Más de 19.000 mujeres esperan una mamografía de cribado en Madrid y 9.000 no tienen fecha asignada, según datos del Sermas.
¿Qué ha pasado con el cribado en Madrid?
Los datos proceden de la memoria del Servicio Madrileño de Salud (Sermas), el organismo encargado de la sanidad pública madrileña, y han sido adelantados por la Cadena Ser. Más de 9.000 mujeres siguen sin fecha para una prueba que el sistema público recomienda en la detección precoz del cáncer de mama.
El secretario general del PSOE en Madrid, Óscar López, ha lamentado que la lista de espera casi se ha duplicado en dos años y ha vinculado esta situación con el modelo de gestión sanitaria. El PSOE sostiene que el gobierno regional dedica recursos a la sanidad privada mientras crece la demora, y critica los contratos con el grupo Quirón por 5.600 millones en los últimos años.
La portavoz de Más Madrid en la Asamblea, Manuela Bergerot, ha subrayado que muchas de esas mujeres pueden tener antecedentes familiares y viven con la angustia de no saber si recibirán un diagnóstico maligno a tiempo. La demora, ha dicho, retrasa posibles tratamientos.
Desde la Comunidad de Madrid se ha defendido que los casos urgentes y excepcionales se atienden en 72 horas y que, cuando hay sospecha de malignidad, el proceso de tratamiento comienza en menos de 15 días.
La ministra de Sanidad, Mónica García, ha censurado el funcionamiento del programa de cribado y ha reclamado más recursos para la sanidad pública. Según García, la presidenta regional defiende un modelo que deriva a las mujeres a la sanidad privada. La ministra ha pedido reforzar la atención primaria.
Detrás de cada cifra hay mujeres concretas que conviven con la incertidumbre de un posible diagnóstico.
¿A quién afecta y qué consecuencias tiene?
El cribado de cáncer de mama consiste en realizar mamografías periódicas a mujeres sin síntomas para detectar lesiones en fases iniciales. Su objetivo es reducir la mortalidad por esta enfermedad. En Madrid, el programa se dirige actualmente a mujeres de entre 50 y 69 años, aunque el Gobierno ha anunciado su ampliación.

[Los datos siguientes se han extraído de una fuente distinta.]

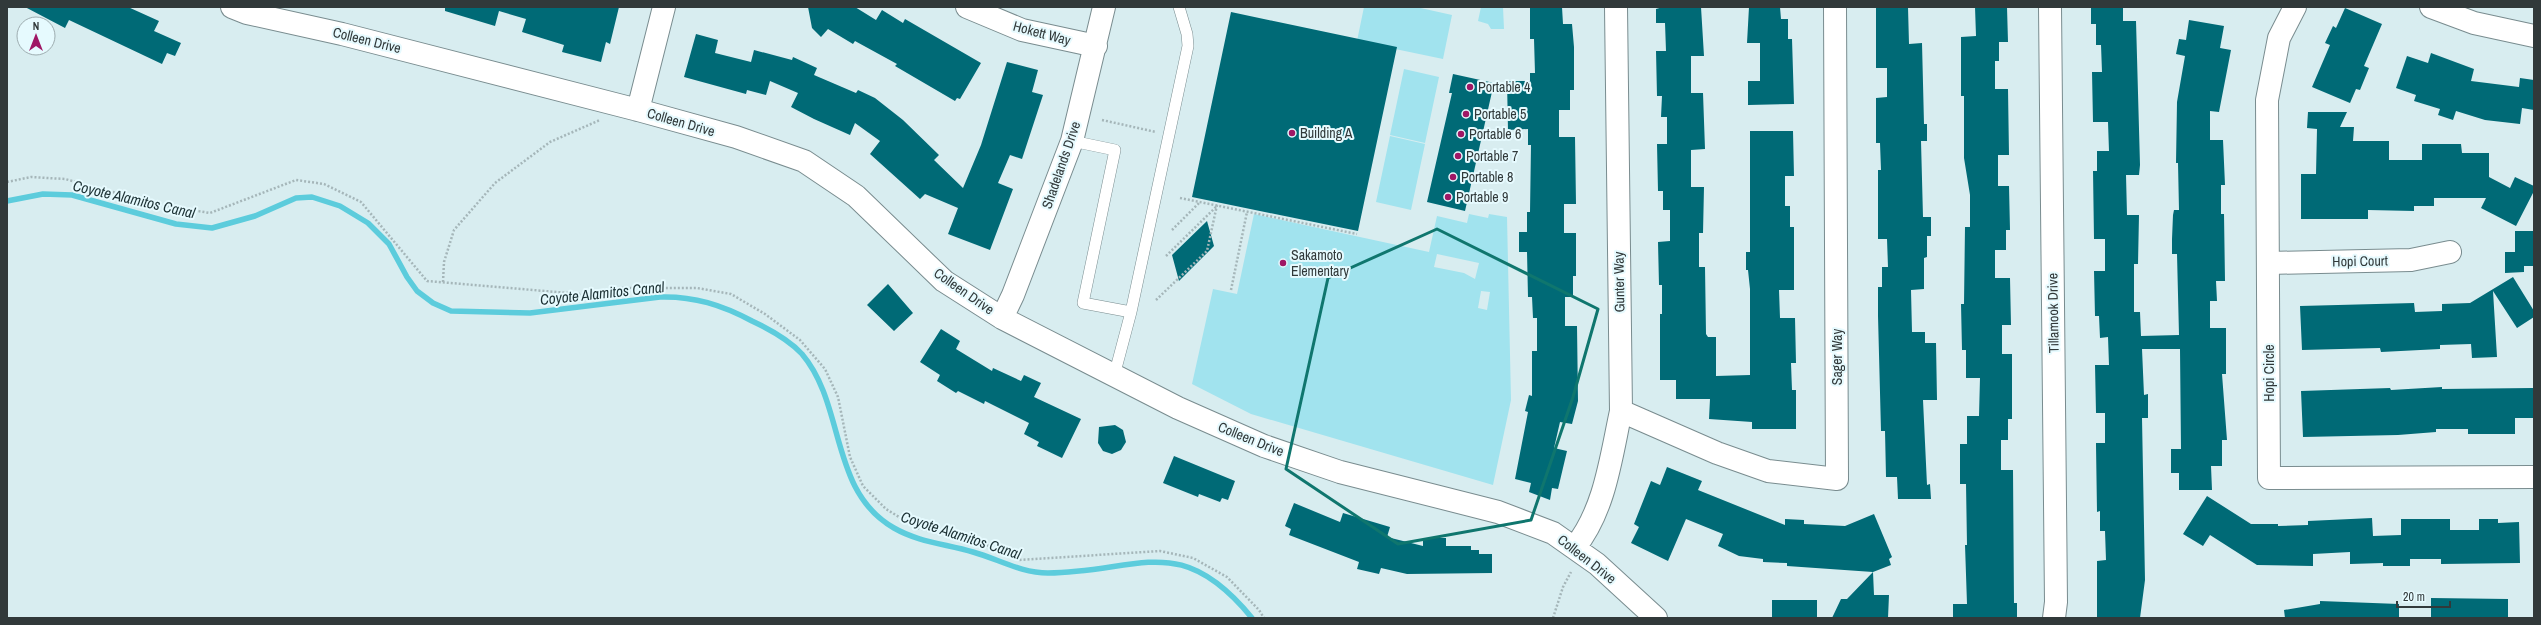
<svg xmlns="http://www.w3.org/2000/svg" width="2541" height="625" viewBox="0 0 2541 625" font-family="'Archivo Narrow',sans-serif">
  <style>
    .green { fill: #a1e3ee; fill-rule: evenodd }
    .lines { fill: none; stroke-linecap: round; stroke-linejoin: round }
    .stream { stroke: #5cccdc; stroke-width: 5.5 }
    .building { fill: #006a76 }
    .lane-casing { stroke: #798c8f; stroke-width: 12 }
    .street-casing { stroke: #798c8f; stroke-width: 24 }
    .path { stroke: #a5b6b9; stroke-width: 2.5; stroke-dasharray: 2 2; stroke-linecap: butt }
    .lane { stroke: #fff; stroke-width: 11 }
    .street { stroke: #fff; stroke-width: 22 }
    .marked { fill: none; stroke: #0f766e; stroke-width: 3; stroke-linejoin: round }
    .poi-dot { fill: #9f1765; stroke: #e6fafe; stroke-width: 1.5 }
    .labels { text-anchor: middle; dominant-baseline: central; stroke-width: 4; stroke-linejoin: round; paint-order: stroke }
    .street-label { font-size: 14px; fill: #31393a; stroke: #e6fafe }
    .poi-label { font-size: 14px; fill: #31393a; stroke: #e6fafe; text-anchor: start }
    .water-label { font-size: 15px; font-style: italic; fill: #1c3134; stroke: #e6fafe }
  </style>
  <rect width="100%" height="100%" fill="#d8edf0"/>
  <path class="green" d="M1364,7h52l36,8 -9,44 -86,-18z
    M1481,7h22l1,22h-13l-3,-5 -10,-3z
    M1404,69l35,8 -14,66 -35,-8z
    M1390,136l35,8 -14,66 -35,-8z
    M1254,214l175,38 8,-36 30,7 2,-9 19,4 1,-4 18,3 4,183 -18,85 -242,-71 -59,-30 21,-95 24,5zM1437,254l42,9 -4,16 -11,-6 -30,-6zM1481,291l9,1 -3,18 -9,-2z"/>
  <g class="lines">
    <path class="stream" d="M7,201l36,-7 29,1 104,29 36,4 43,-12 41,-18 16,-1 28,9 28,17 21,21 18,33 10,14 16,12 18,8 79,2 130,-16c34,-1 62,8 92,24 17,8 37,19 50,33 44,52 27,137 92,174 24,14 52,16 79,24 25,7 48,21 75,21 92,-1 132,-43 204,45"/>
  </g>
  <path class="building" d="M25,7h103l31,14 -5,10 27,12 -6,13 -8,-3 -5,11 -93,-44 -4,8z
    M445,7h174l-9,37 -4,-2 -5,20 -39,-10 2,-7 -42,-13 4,-13 -27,-8 -4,15 -50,-15z
    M808,7h47l21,13 6,-10 21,13 2,-4 76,44 -21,36 -3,-1 -2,3 -60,-35 2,-2 -42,-23 -2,3 -25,-15 -7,8 -9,-9z
    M1530,7h32l1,17h9l2,23v43h-4v20h-11v27h16l1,67h-12v29h12v43h-3v21h-8v29h12l1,75 -6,23 -12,-2 -6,26 13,3 -9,38 -6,-1 -2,12 -21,-8 2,-9 -16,-4 13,-67 -3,-1 4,-16 3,1v-45h5v-33h-4l-1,-21h-4l-1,-45h-8v-20h8v-20h3l1,-67h-3v-16l-20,1 -1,-49h23v-8h5l-1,-34h-4z
    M1663,7h38l3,49h-13v37h12l2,56 -14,1v37h13l-1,46h-4v34h6l1,67 2,3h8v39l34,-1v-86l-2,-19h-2v-18h4v-121h43l1,45h-9v30h5v21h4v63h-15l1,28h15l1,45h-5l1,27h4v39h-44v-7l-43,-3 1,-20h-34v-19h-16v-66h2v-29h-3l-1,-43 12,-1v-31h-7v-19h-5l-1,-47h10v-27h-6l1,-21h-5l-1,-45h10l-1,-28h-9v-14z
    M1749,7h31l1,12h7v20h4l2,65 -46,1v-24h12v-38h-13z
    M1876,7h32l1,37 13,-1 2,81h3v17h-6l2,76h8v19h-4v21l-3,1v31l-13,1 1,42h13v11h11l1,57h-14l4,85 3,-1 1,15h-33l-1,-22h-11l-1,-46h-4l-3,-115v-29h4v-20h6l-1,-28h-9v-69h3l-1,-27h-4v-45l11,-1v-29h-11z
    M1975,7h32l1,35h-9v19h-4v28h13l1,66h-11v31h11l1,44h-4v20h-11v28h15l1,47h-9v29h10v65h-4v21h-7v30h12l1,133h3v15h-64v-14h14l-2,-59h2l-1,-61h-6v-40h7v-28h12l1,-38h-14v-28h-4l-1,-46h3l1,-77h5v-32l-6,-37v-62h-3v-59l15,-1z
    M2091,7h32v14h13l4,144 -1,10h-13l1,40h12l-1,49h-4v48h6l1,24 38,-1 -2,-81h-5v-15l1,-24 1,-5h5l-1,-47h-2l1,-61 8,-46 -9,-2 3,-15 7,1 3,-20 35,6 -4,22 11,2 -12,62 -9,-1v29h13l2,45h-4v29h3l1,67h-9l1,20h-7v27h16v46h-4l5,66h-5v26h-11l1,24h-33v-17h-8v-24h10l-1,-100h-38l2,46 4,-1v24h-6l3,162 -5,38h-43v-57l9,-1 -1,-29h-5v-20l-3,1 -1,-67v-2h9v-30h-9l-1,-48h14l-1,-28 -8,1 -1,-22h-4l-1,-45h11v-32h-11l-1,-68h4v-20h12l-1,-29h-15l-1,-50h10l-1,-27h-5v-21h-5z
    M2345,8l37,16 -18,42 5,2 -9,22 -4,-1 -6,14 -38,-16 18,-42 -5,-2 8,-17 3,2z
    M1231,12l166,35 -39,184 -166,-34z
    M696,34l22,6 -3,13 36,9 3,-12 38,10 1,-3 24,11 -3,7 42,18 2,-3 17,8 28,22 36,35 -5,5 29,28 18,-43 26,-83 31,8 -6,22 11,3 -21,64 -12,-4 -12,28 15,6 -23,61 -42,-16 10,-26 -33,-14 -5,5 -50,-45 10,-13 -25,-18 -5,12 -36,-16 -23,-12 7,-14 -28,-12 -4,14 -19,-5 -1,4 -62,-17z
    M2431,53l43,16 -3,12 48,6 1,-9 14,2v30l-12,-2 -2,16 -35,-4 -29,-9 -3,9 -15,-5 2,-6 -26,-8 2,-6 -20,-7 11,-32 21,7z
    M1453,74l41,9 -29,128 -38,-9 25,-109h-3z
    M2308,112h39l-7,15h14l-1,14h36v19h33v-16h39l1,9h27v24l21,11 5,-11 19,9v5l-18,35 -35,-18 5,-10h-52v8h-20v5l-46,-1v9h-67v-45h15l1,-45 -10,-1z
    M1207,221l7,25 -35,35 -7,-26z
    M2515,231h19v35h-10v6l-19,1v-21h10z
    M2513,277l21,34v6l-17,11 -24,-37 4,66 -25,1 -1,-14 -31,1v4l-59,3 -1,-4 -78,2 -2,-44 114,-3 1,9 27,-1v-7l28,-1z
    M888,284l25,29 -19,18 -27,-26z
    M941,329l19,12 -4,8 36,22 1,-3 28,13 3,-6 17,8 -7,14 47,22 -19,39 -25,-12 2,-4 -15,-8 5,-11 -44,-22 -1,3 -26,-13 -2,2 -19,-12 3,-6 -20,-13z
    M2442,387v2l91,-1v30h-18v16h-47v-5h-32v3l-38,3 -95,2 -2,-46 89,-3 1,2z
    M1115,425l8,5 3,12 -5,8 -9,4 -9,-3 -5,-8 1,-16z
    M1174,456l61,25 -7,19 -6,-2 -2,4 -21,-8 -1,3 -35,-14z
    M1667,467l35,14 -4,9 87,35v-6l19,1v4l41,2 29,-12 18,43 -3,2 2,6 -18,7 1,23h15l-1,23h-56l9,-19h6l26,-27 -86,-6v-3l-24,-1v-3l-24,-3 -21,-10 5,-12 -37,-15 -18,42 -37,-18 8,-16 -5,-3 17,-43 9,4z
    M2207,496l44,28h27v2l30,-1v-4l64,-3 1,18 28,-1v-16h49v11h29v-11h19v4l21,-1 1,41 -79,1v-5h-31v7h-27v-3l-33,1v-12l-37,2v12l-56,-1 -47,-30 -7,11 -20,-12z
    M1294,503l46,19 3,-9 47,14 -3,10 36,9v-8h23v8h25v4h8v4h13v19l-85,1 -26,-6 -2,6 -22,-5 2,-7 -70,-27 2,-6 -6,-3z
    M2431,598l77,1v19h-77z
    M1772,600h45v18h-45z
    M2320,601l79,3v14h-114l-1,-8 36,-6z"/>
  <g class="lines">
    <g class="lane-casing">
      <path id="lane" d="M1072,141l43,9 -32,153 48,9
        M1114,376l17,-64 57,-266 -1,-12 -8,-27"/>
    </g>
    <g class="street-casing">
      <path id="street" d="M232,7l15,6 95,21 296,76 98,27 68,24 52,35 88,85 58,37 176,90 86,38 76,26 158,40 55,21 44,31 59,54
        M967,7l55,23 74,16
        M2050,7l6,595 -2,16
        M2295,7l-16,31 -12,62 2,378 265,-1
        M2431,7l43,16 60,13
        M638,110l26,-103
        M2269,263l142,-3 39,-8
        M1002,318l11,-23 59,-154 32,-134
        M1621,411l96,42 51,18 69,8 -2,-472
        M1575,547c30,-37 36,-90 46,-136l-5,-404"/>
    </g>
    <path class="path" d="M1102,120l54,12
      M7,182l24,-5 34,2 96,26 49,8 86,-33 28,4 37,18 66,79 153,13 39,-6h78l34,6 34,20 35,26 25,29 13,28 12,60 13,29 23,23 31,19 57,11 45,21 141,-9 33,7 34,19 32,33 5,8
      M1180,198l177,36
      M1172,230l28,-28
      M1166,256l51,-50
      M443,282l1,-20 10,-32 41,-47 55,-41 50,-22
      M1231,290l16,-78
      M1156,300l51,-49 10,-46
      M1553,618l10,-31 8,-15"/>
    <use href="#lane" class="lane"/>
    <use href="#street" class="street"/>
  </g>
  <path class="marked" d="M1437,229l161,80 -25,88 -42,123 -133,24 -112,-75 42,-191z"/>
  <g class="poi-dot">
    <circle cx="1470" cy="87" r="4"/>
    <circle cx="1466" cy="114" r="4"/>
    <circle cx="1292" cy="133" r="4"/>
    <circle cx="1461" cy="134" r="4"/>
    <circle cx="1458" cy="156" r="4"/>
    <circle cx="1453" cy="177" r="4"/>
    <circle cx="1448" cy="197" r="4"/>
    <circle cx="1283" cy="263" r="4"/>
  </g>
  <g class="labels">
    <g class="street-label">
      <text transform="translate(1042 33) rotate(15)">Hokett Way</text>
      <text transform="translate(367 40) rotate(14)">Colleen Drive</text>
      <text transform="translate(681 122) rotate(16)">Colleen Drive</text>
      <text transform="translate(1061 165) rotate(-71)">Shadelands Drive</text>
      <text transform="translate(2360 261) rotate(-1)">Hopi Court</text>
      <text transform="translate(1619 282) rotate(-91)">Gunter Way</text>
      <text transform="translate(964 291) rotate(35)">Colleen Drive</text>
      <text transform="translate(2053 313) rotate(-91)">Tillamook Drive</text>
      <text transform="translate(1837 357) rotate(-90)">Sager Way</text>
      <text transform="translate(2269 373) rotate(-90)">Hopi Circle</text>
      <text transform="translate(1251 439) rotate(22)">Colleen Drive</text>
      <text transform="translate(1587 559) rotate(38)">Colleen Drive</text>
    </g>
    <g class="poi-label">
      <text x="1478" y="87">Portable 4</text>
      <text x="1474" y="114">Portable 5</text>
      <text x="1300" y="133">Building A</text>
      <text x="1469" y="134">Portable 6</text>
      <text x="1466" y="156">Portable 7</text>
      <text x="1461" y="177">Portable 8</text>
      <text x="1456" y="197">Portable 9</text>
      <text x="1291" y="255">Sakamoto<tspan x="1291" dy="16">Elementary</tspan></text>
    </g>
    <g class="water-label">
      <text transform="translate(134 199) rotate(13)">Coyote Alamitos Canal</text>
      <text transform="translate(602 293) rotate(-6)">Coyote Alamitos Canal</text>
      <text transform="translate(961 535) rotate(18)">Coyote Alamitos Canal</text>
    </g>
  </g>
  <rect width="2541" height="625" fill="none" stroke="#31393a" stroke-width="16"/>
  <g transform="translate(36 36)"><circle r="19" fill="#e6fafe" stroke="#9eadb0"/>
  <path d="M0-3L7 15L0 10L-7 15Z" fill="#9f1765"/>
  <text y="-6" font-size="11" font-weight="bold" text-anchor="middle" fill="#31393a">N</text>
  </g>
  <path d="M2397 601v6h53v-6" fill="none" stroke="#31393a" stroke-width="2"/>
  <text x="2403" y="601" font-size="12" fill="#31393a" stroke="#e6fafe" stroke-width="3" paint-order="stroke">20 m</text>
</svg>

El retraso en la prueba no solo alarga la espera. Puede retrasar un diagnóstico precoz y, con él, el inicio de un tratamiento que mejora las posibilidades de curación. Así lo plantean los partidos de la oposición.
El dato preocupa.
La posible ampliación del programa a mujeres de 45 a 75 años, anunciada por el Ejecutivo, incrementaría la demanda. El DEPRECAM, el programa regional de detección precoz, se enfrenta a un escenario de más pacientes. Si no se suman equipos y personal, advierten desde el PSOE, las listas de espera podrían crecer aún más.
Para una mujer con una sospecha o con antecedentes familiares, cada semana de espera cuenta, y el diagnóstico precoz reduce la mortalidad y permite tratamientos menos agresivos.
El contexto: por qué importa la detección precoz
La detección precoz del cáncer de mama es una de las herramientas más eficaces para reducir la mortalidad. La evidencia científica respalda los programas de cribado como una estrategia de salud pública. Esta estrategia permite actuar antes de que aparezcan los síntomas.
Hace dos años, la lista de espera rondaba la mitad, según el PSOE. El aumento actual refleja, a juicio de la oposición, un desajuste entre la demanda asistencial y los recursos disponibles. Los programas de cribado requieren una participación estable para ser eficaces.
La ministra García ha comparado la situación de Madrid con la de Andalucía y ha sostenido que ambos ejecutivos autonómicos apuestan por derivar a la sanidad privada. El PSOE de Madrid también ha centrado sus críticas en los contratos sanitarios con el sector privado.
En un contexto de ampliación a nuevas franjas de edad, el sistema necesitaría más radiólogos, más técnicos y más agenda. Si no se refuerzan los recursos, las demoras podrían agravarse, según las formaciones políticas.
Conviene recordar que la mamografía es una prueba de imagen con baja radiación y un papel central en la salud de las mujeres. La vigilancia de estas listas de espera será una de las claves en los próximos meses. El seguimiento de los tiempos de espera será determinante.
📌 El foco social: las claves
- 🔎 Qué es lo importante: Más de 19.000 mujeres esperan mamografía en Madrid y 9.000 no tienen fecha.
- 👥 Quiénes son los afectados: Mujeres de 50 a 69 años en cribado, con posible ampliación a 45-75.
- ➡️ Qué consecuencias puede traer: Retrasos en diagnóstico precoz y en el inicio del tratamiento.